Thursday 10 April 2003

Blair's War Has Shamed Britain

by Paul Routledge

The scenes of jubilation in Baghdad yesterday are both understandable and heartening. The Iraqi people no longer live under the heel of a tyrant who murdered my friend Farzad Bazoft and killed so many of his own people.

The toppling of Saddam Hussein’s regime is a matter for celebration. Less clear is the long-term fallout from a war that killed thousands of Iraqis, military and civilian.

Euphoria is one thing. Reality is another.

Now that American and British supremacy in arms over ramshackle Iraqi forces has been confirmed – as if it was ever in doubt – the smug voices of militarism are loud in their denunciation of people like me who opposed this war.
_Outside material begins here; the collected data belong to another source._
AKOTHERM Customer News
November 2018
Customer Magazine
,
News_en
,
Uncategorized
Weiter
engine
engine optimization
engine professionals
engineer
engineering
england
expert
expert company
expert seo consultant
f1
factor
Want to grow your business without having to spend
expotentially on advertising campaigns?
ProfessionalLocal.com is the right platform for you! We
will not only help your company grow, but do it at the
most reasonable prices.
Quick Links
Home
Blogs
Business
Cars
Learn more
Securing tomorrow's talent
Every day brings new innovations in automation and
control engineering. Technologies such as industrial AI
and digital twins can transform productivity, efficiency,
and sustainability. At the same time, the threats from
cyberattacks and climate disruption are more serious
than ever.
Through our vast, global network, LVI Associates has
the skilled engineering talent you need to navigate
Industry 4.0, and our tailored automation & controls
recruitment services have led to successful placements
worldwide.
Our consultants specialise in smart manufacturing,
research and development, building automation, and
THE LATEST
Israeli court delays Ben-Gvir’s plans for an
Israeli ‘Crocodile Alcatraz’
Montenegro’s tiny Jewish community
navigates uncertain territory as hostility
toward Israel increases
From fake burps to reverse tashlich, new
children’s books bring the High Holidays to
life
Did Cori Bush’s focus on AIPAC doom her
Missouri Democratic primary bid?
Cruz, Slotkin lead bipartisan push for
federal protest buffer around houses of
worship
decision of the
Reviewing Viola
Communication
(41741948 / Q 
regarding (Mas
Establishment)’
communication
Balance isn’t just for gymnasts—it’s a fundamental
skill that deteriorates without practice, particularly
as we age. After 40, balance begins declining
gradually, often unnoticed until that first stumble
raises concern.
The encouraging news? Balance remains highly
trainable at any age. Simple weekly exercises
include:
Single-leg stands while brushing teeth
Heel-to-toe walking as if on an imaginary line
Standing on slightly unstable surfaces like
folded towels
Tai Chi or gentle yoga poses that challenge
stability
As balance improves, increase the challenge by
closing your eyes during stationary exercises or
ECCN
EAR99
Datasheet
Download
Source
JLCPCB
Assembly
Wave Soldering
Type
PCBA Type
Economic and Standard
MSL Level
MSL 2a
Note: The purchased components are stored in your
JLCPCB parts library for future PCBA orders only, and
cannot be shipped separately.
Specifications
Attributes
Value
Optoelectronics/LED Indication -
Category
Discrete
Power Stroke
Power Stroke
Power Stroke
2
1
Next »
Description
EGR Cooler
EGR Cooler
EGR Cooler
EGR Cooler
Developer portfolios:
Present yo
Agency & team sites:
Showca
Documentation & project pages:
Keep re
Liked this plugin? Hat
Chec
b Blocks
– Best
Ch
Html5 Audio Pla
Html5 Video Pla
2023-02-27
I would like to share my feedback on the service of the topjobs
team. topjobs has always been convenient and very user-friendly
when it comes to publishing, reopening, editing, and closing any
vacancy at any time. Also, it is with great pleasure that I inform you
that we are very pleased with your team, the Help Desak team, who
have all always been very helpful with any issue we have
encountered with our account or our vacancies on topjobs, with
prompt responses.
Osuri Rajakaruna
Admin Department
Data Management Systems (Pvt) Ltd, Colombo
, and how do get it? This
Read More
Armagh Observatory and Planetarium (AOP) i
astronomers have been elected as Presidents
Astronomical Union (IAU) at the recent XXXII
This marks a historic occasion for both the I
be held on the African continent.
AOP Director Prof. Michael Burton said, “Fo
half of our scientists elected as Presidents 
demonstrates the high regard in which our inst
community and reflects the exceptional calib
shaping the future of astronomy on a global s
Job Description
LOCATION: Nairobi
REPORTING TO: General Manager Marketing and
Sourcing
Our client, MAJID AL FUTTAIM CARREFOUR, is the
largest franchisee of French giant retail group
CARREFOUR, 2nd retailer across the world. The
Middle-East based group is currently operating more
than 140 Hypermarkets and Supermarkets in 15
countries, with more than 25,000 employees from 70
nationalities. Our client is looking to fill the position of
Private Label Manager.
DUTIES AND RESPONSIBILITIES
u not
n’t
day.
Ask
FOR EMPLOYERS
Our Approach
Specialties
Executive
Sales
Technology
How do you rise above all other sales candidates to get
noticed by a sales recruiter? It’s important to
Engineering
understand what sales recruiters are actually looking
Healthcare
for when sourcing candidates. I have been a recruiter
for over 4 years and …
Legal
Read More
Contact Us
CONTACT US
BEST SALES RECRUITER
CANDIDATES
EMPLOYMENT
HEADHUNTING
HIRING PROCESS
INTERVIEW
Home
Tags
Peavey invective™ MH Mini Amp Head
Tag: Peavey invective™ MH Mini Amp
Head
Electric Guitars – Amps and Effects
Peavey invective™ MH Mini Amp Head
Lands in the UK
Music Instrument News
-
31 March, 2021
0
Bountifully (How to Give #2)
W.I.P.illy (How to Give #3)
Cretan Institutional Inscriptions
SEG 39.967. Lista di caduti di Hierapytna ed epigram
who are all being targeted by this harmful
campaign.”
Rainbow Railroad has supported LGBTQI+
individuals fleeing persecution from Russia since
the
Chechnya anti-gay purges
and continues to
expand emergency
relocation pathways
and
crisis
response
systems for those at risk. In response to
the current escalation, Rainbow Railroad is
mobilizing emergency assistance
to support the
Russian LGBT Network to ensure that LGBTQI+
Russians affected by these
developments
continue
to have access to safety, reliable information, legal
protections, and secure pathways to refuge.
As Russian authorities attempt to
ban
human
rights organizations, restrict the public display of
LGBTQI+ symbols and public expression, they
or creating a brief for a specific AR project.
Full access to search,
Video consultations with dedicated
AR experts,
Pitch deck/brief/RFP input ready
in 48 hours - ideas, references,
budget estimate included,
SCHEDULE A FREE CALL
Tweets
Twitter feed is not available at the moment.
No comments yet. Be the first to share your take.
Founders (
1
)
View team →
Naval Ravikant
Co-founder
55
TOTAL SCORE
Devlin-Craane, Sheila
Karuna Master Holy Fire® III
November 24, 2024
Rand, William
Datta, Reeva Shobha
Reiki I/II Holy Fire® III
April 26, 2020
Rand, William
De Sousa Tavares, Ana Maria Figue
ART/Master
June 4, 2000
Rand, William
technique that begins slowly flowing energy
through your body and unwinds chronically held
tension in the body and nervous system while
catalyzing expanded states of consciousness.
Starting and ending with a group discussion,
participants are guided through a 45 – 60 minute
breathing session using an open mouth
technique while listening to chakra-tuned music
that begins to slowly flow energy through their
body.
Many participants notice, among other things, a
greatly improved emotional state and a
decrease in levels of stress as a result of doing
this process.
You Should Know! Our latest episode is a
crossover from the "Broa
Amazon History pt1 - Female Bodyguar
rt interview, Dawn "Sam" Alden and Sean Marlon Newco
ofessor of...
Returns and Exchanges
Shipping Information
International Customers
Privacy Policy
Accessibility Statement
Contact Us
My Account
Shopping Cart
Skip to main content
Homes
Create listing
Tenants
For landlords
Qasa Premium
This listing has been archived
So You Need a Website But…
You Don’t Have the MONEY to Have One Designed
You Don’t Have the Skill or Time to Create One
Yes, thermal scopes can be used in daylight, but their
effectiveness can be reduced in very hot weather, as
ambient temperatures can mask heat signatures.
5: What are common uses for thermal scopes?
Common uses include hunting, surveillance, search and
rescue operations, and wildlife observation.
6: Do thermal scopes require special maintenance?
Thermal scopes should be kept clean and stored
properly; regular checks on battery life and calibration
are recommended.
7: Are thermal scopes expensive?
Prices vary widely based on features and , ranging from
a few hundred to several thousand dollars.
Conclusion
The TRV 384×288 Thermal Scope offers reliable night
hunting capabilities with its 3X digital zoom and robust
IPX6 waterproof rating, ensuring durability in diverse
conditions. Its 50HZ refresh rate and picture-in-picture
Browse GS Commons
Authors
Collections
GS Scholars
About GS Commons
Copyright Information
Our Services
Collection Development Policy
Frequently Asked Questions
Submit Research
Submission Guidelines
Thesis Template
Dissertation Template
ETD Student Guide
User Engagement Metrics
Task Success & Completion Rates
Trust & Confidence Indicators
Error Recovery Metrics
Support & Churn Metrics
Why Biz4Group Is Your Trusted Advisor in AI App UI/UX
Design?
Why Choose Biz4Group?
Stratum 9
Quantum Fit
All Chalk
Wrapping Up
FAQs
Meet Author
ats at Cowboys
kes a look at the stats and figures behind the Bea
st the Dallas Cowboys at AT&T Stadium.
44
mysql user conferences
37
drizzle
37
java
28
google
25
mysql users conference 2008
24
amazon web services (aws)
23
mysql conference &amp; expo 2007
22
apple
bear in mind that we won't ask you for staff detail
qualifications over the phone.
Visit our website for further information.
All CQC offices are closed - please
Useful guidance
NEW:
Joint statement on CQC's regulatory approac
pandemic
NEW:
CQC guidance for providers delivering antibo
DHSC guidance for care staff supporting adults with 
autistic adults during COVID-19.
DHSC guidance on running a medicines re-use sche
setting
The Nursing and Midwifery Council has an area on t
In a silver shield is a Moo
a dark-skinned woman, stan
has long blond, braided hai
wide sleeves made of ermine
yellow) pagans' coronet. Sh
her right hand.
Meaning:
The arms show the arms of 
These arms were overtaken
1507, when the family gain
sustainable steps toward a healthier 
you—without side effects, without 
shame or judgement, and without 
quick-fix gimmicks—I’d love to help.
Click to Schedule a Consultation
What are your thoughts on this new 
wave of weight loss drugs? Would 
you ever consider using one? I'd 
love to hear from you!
They glory in the death of a tyrant, but much more so in the vanity of self-righteousness. It feels good, oh so bloody good, to be on the winning side.

Let them have their day of exultation. They cannot see it, but such sentiments are closer to the heart of Saddam Hussein than the phoney humanitarian motives that propelled our country into war.

What we have done is cast a huge stone into a deep and dangerous pool. The ripples will take a long time to reach the edge, and nobody can predict what impact they will have.

This is not a time for apologies from people like me. You will search in vain for a mea culpa in this column. Opposition to the war against Iraq was, and remains, my natural instinct. I know that Tony Blair is wrong. What I do not know is how long it will take for history to prove him so.